- Exercises to complete:
[1] Decide whether each statement below agrees with the David H. Branson text. For each, answer yes or no and quote the text's deciding words.
(a) Branson belonged to the Democratic Party.
(b) Branson served in office alongside Joseph G. West.
(c) Branson was born in Atglen, Pennsylvania.
[2] Carry the David H. Branson text forward, beginning after its final sentence.
*** Study text Section Begins ***
Member of the Pennsylvania House of Representatives from the Chester County district
- In office 1891–1894 Serving with Joseph G. West and William Preston Snyder
- Preceded by: Lewis H. Evans, John Hickman, William W. McConnell, D. Smith Talbot
- Succeeded by: D. Smith Talbot, John H. Marshall, Thomas J. Philips, Daniel Foulke Moore

Personal details
- Born: David Hoopes Branson August 31, 1827 Milltown, East Goshen Township, Pennsylvania, U.S.
- Died: October 19, 1896 (aged 69) Atglen, Pennsylvania, U.S.
- Resting place: East Brandywine Baptist Church Cemetery Guthriesville, Pennsylvania, U.S.
- Party: Republican
- Occupation: Politician; educator; farmer;

= David H. Branson =

American politician (1827–1896)

David Hoopes Branson (August 31, 1827 – October 19, 1896) was an American politician from Pennsylvania. He served as a member of the Pennsylvania House of Representatives, representing Chester County from 1891 to 1894.

==Early life==
David Hoopes Branson was born on August 31, 1827, in Milltown, East Goshen Township, Pennsylvania. He was educated in subscription schools and attended Strode's Academy.
*** Study text Section Ends ***
*** Records shown Section Begins ***
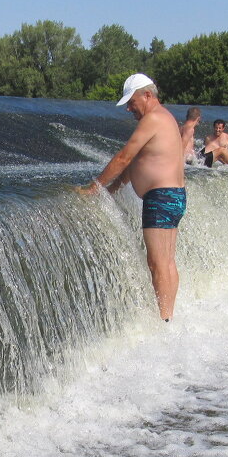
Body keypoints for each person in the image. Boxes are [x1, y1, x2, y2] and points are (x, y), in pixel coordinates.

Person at [82, 73, 186, 322]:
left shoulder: (153, 119)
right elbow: (137, 164)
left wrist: (94, 187)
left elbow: (123, 158)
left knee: (157, 264)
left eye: (131, 101)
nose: (129, 107)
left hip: (161, 199)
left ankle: (164, 321)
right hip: (173, 196)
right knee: (167, 262)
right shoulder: (165, 118)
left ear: (148, 95)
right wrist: (113, 188)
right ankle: (169, 317)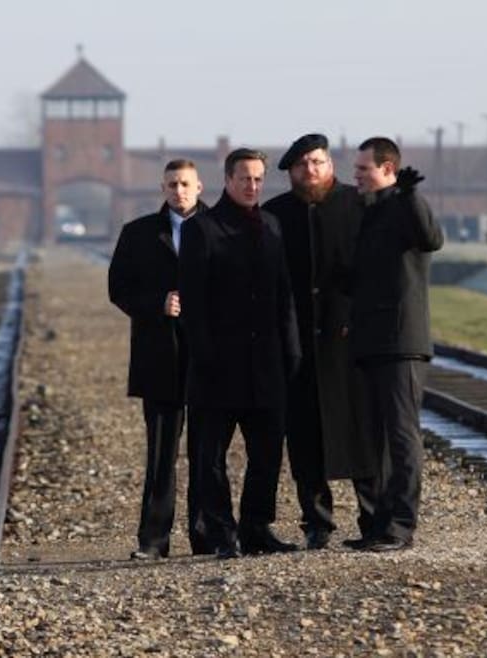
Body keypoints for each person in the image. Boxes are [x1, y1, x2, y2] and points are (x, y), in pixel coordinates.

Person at [178, 148, 301, 559]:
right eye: (245, 178)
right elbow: (193, 304)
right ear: (228, 180)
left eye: (258, 179)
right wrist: (204, 356)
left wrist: (291, 350)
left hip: (266, 364)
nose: (252, 186)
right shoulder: (203, 229)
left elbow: (284, 296)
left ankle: (256, 528)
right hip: (217, 366)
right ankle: (221, 532)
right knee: (210, 457)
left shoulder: (272, 226)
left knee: (267, 452)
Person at [263, 134, 376, 550]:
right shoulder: (275, 215)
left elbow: (375, 271)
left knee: (362, 429)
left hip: (349, 339)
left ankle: (373, 515)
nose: (310, 170)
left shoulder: (358, 206)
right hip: (296, 342)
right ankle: (317, 521)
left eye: (317, 162)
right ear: (291, 172)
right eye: (302, 165)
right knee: (305, 434)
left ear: (331, 165)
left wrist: (355, 315)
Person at [108, 159, 211, 559]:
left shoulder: (218, 228)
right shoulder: (138, 234)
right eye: (172, 184)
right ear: (163, 188)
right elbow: (118, 288)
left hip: (208, 356)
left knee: (207, 453)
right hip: (159, 354)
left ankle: (206, 536)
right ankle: (153, 540)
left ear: (199, 186)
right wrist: (156, 304)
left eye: (185, 184)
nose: (179, 191)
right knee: (161, 454)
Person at [347, 137, 444, 552]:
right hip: (372, 342)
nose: (357, 177)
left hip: (401, 342)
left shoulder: (403, 205)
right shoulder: (370, 213)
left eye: (364, 169)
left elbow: (431, 238)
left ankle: (401, 526)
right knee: (377, 441)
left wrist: (411, 194)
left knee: (402, 438)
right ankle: (379, 525)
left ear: (387, 169)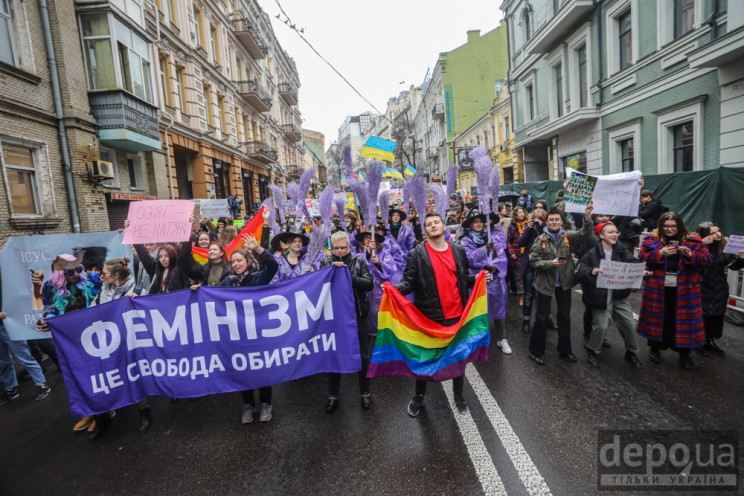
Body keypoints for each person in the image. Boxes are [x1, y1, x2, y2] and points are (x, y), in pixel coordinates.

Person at [395, 213, 491, 416]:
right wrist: (394, 290)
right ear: (425, 230)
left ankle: (458, 395)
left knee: (458, 358)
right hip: (430, 317)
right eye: (428, 224)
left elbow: (464, 279)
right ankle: (419, 397)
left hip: (457, 315)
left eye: (436, 222)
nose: (433, 226)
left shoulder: (457, 250)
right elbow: (408, 282)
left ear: (443, 225)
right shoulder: (417, 254)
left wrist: (480, 278)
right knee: (425, 359)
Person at [637, 212, 712, 369]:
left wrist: (690, 254)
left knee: (684, 321)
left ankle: (684, 355)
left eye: (673, 226)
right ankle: (655, 349)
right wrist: (659, 253)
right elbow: (641, 258)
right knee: (658, 318)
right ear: (661, 226)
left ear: (680, 226)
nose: (669, 229)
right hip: (658, 287)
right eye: (666, 226)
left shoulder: (693, 240)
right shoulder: (651, 239)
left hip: (686, 288)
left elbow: (707, 260)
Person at [37, 253, 101, 431]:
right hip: (69, 338)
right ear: (60, 274)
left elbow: (112, 289)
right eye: (69, 271)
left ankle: (104, 409)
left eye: (78, 269)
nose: (75, 274)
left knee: (97, 372)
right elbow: (48, 307)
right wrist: (47, 318)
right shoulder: (50, 288)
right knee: (78, 374)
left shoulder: (91, 280)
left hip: (93, 334)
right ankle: (89, 411)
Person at [219, 235, 279, 423]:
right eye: (233, 261)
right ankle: (247, 404)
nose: (235, 264)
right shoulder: (227, 282)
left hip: (259, 331)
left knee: (261, 368)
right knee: (242, 368)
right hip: (238, 333)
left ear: (248, 261)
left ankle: (265, 403)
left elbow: (274, 266)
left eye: (239, 260)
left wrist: (259, 249)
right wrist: (198, 289)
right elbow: (210, 294)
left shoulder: (258, 278)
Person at [88, 258, 147, 440]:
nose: (100, 276)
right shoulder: (102, 291)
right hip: (106, 344)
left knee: (134, 376)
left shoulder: (137, 291)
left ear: (115, 275)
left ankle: (144, 412)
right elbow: (91, 311)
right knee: (104, 379)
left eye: (104, 273)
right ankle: (104, 418)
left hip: (128, 343)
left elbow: (147, 315)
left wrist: (138, 302)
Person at [527, 204, 594, 365]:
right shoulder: (540, 239)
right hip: (544, 284)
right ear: (547, 222)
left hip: (564, 283)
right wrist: (552, 263)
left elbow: (585, 233)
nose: (554, 222)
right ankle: (536, 351)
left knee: (564, 317)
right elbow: (533, 261)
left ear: (562, 221)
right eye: (551, 220)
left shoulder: (568, 236)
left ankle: (565, 350)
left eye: (557, 219)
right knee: (542, 317)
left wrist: (587, 217)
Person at [575, 223, 643, 368]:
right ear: (601, 235)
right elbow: (579, 270)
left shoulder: (621, 251)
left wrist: (640, 271)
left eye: (616, 232)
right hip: (600, 296)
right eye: (610, 232)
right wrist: (591, 271)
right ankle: (593, 350)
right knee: (601, 325)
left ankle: (631, 352)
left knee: (629, 324)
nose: (615, 235)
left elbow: (633, 263)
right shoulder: (592, 253)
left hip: (619, 294)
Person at [321, 231, 374, 413]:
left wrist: (347, 276)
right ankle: (332, 395)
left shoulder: (359, 261)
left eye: (343, 247)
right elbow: (319, 288)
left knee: (363, 355)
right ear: (331, 248)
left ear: (349, 246)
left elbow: (369, 284)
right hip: (335, 317)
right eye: (336, 248)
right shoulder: (326, 262)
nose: (340, 251)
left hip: (358, 315)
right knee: (333, 355)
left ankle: (365, 393)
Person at [460, 210, 510, 354]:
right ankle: (476, 340)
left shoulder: (493, 237)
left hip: (494, 279)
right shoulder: (465, 240)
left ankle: (502, 338)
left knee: (498, 308)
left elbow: (501, 255)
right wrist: (484, 250)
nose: (479, 224)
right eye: (475, 222)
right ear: (470, 224)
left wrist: (495, 267)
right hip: (476, 280)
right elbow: (469, 258)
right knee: (476, 310)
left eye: (481, 221)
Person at [695, 222, 744, 357]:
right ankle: (699, 343)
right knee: (703, 315)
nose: (718, 234)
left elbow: (731, 265)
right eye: (712, 233)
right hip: (702, 286)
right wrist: (701, 245)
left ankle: (711, 340)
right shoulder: (698, 246)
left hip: (719, 286)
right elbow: (693, 262)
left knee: (716, 316)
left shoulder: (724, 247)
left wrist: (741, 259)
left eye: (718, 231)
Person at [0, 276, 50, 405]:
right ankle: (10, 389)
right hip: (4, 326)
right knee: (3, 361)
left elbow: (21, 299)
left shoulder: (9, 282)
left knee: (24, 356)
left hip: (11, 325)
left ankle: (42, 385)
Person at [517, 209, 546, 333]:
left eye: (541, 218)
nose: (538, 221)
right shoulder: (529, 229)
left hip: (544, 266)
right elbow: (520, 243)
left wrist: (542, 227)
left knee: (544, 296)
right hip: (530, 265)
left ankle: (544, 320)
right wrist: (528, 229)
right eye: (536, 218)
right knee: (528, 295)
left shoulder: (547, 230)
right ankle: (526, 321)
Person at [507, 206, 529, 295]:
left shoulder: (528, 224)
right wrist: (511, 253)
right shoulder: (512, 226)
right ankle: (521, 293)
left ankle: (529, 293)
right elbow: (508, 241)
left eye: (523, 212)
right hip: (517, 253)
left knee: (528, 275)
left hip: (527, 253)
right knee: (518, 276)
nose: (521, 214)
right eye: (519, 212)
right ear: (515, 214)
*** Records shown Section Ends ***
- Answers for each item:
[1]
(a) No: "Party: Republican"
(b) Yes: "Serving with Joseph G. West and William Preston Snyder"
(c) No: "Born: David Hoopes Branson August 31, 1827 Milltown, East Goshen Township, Pennsylvania, U.S."

[2]
==Career==
Branson taught school for several years. He was a clerk in the office of recorder of deeds during Edward Hibbard's term. He was a corn and oat farmer and served as the first vice president of the Pennsylvania Agricultural Society. He raised livestock and his oxen were known as the "Chester County Mammoth Roans" and his cow was called "General Grant".

Branson was a Republican. He served as a member of the Pennsylvania House of Representatives, representing Chester County from 1891 to 1894. He was a member of the committees of appropriations, agriculture, counties and townships, and centennial affairs and library. He introduced a bill to reduce the standard of a bushel of potatoes to 56 lbs.

Branson was assigned to the agricultural department for the World's Columbian Exposition.

==Personal life==
Branson's son James was a grocery manager. He died of kidney disease on October 19, 1896, at his home in Atglen. He was interred in East Brandywine Baptist Church Cemetery in Guthriesville.